2025 Budget Speech: SACP rejects idea of VAT increase
The SACP said it believes that suggestions to increase VAT are part of a wider propaganda campaign.
South African Communist Party spokesperson Alex Mashilo. Picture: Supplied/@SACP1921 on X
JOHANNESBURG - The South African Communist Party (SACP) has outright rejected the idea of a value-added tax (VAT) increase in Wednesday’s budget speech.
There are talks that African National Congress (ANC) top officials are in support of a proposal by Finance Minister Enoch Gondogwana to give the green light for a tax hike.
The SACP said it believes that suggestions to increase VAT were part of a wider propaganda campaign.
It also warned that this move would have far-reaching political implications and cause even more devastation for the working class and the poor.
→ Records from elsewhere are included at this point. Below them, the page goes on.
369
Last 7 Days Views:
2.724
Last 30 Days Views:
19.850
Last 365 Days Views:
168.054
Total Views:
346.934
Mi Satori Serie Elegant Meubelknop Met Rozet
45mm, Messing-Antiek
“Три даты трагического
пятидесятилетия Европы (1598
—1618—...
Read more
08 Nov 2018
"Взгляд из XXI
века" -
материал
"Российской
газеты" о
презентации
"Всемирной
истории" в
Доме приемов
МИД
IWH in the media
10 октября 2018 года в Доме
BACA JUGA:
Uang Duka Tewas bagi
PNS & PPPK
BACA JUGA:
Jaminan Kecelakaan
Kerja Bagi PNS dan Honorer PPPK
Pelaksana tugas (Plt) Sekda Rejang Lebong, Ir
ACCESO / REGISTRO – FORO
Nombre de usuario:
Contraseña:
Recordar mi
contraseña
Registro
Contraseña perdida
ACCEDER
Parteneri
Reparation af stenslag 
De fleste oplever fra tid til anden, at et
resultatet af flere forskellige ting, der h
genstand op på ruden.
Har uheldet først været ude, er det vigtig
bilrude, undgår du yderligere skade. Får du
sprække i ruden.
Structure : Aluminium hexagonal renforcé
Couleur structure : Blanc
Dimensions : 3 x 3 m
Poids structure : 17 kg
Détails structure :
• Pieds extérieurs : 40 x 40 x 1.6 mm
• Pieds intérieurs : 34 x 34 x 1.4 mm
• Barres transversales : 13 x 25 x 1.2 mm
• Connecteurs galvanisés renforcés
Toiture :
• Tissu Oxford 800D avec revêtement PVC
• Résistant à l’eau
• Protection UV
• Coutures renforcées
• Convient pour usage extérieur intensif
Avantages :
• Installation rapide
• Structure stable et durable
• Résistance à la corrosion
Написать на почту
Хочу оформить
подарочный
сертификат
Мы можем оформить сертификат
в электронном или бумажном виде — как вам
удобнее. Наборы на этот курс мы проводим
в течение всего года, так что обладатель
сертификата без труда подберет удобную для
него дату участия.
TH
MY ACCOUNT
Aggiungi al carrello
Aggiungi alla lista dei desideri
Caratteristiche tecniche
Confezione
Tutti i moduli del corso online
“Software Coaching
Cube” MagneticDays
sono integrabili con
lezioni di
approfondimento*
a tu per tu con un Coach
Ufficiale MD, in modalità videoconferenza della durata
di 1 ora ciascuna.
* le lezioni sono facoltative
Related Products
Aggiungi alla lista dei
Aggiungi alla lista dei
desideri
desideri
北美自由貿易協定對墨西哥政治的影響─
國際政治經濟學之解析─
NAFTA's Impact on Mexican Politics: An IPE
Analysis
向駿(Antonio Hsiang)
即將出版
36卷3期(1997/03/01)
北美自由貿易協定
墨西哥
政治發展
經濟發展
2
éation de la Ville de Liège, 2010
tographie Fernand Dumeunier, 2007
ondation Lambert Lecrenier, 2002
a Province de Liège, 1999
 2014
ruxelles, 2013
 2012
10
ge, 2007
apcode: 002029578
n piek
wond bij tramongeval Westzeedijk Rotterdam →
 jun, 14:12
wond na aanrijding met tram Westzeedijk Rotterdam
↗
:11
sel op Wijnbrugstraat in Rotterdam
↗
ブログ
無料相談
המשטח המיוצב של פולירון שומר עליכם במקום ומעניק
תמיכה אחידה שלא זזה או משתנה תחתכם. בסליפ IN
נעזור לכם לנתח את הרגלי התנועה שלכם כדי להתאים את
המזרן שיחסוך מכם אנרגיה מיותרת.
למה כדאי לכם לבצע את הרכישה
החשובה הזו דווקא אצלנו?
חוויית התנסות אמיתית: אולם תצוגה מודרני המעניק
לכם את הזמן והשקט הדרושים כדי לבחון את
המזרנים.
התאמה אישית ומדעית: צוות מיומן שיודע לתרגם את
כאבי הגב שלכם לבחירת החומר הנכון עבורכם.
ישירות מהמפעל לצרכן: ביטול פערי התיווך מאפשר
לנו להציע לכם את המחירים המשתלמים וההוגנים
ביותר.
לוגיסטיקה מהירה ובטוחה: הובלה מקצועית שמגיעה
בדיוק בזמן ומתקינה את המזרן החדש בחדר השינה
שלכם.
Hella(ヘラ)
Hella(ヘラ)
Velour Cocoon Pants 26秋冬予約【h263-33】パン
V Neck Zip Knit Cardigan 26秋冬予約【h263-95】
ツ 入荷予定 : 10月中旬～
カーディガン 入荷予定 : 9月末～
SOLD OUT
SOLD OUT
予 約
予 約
The SACP said that the ANC and its allies campaigned by promising to get its government to tackle the high cost of living crisis.
It said this meant prioritising food security through VAT exemptions on essential goods, and not hiking taxes.
The party, which is opposed to the inclusion of the Democratic Alliance (DA) in the Government of National Unity (GNU), said that increasing VAT would hurt the working class and the poor.
Its national spokesperson, Alex Mashilo: "You are plunging them deeper into hunger. Poverty I can see, poverty is something you can struggle to define, you are just plunging them deeper into hunger… that cannot be the way forward."
Mashilo said the party was once again left out in the cold, with the ANC not consulting with it on the budget policy statement.
"So, the best is to communicate our positions publicly, as an independent organisation and to avoid being confined behind closed doors, where no one knows what our position is."
Finance Minister Enoch Gondogwana is set to deliver his budget speech at 2pm.